YOUR OBJECTIVE —
How many lines of the data include the string "knee"? State that number alone.

DATA SHOWN —
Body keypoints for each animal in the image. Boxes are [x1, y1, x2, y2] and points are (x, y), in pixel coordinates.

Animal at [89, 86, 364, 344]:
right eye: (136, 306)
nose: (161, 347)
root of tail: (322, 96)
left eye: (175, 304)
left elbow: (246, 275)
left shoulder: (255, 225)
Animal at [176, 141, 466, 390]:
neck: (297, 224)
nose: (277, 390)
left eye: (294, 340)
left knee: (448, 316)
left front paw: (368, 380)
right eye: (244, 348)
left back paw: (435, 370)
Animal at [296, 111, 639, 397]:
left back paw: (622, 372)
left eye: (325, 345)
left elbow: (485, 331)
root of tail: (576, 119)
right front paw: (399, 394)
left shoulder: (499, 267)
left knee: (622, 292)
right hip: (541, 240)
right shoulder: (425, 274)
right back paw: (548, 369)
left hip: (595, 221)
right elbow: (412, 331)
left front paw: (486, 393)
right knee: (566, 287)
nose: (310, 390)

--

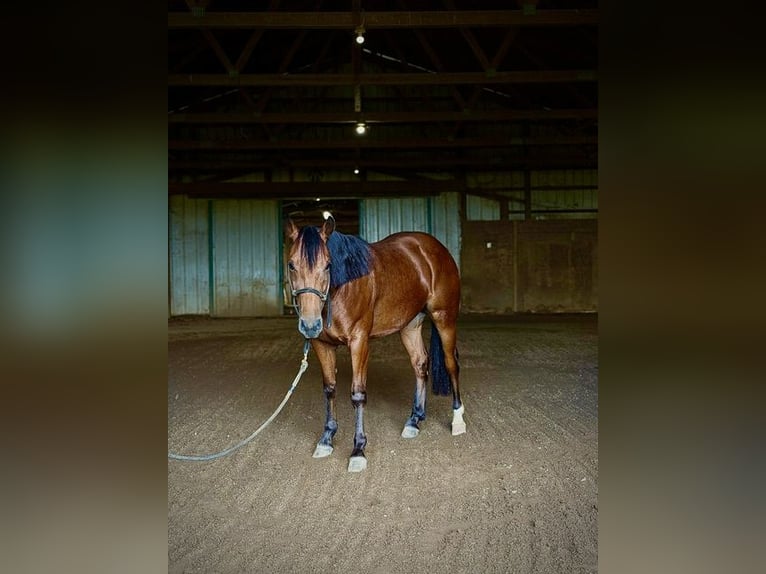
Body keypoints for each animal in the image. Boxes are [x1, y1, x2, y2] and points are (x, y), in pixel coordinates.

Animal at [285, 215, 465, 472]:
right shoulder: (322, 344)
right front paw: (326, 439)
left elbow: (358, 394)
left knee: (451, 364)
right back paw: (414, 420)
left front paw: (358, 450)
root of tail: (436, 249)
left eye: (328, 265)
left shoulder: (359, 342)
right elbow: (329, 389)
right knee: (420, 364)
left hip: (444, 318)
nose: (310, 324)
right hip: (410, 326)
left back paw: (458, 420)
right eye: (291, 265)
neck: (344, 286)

OUTPUT BELOW —
5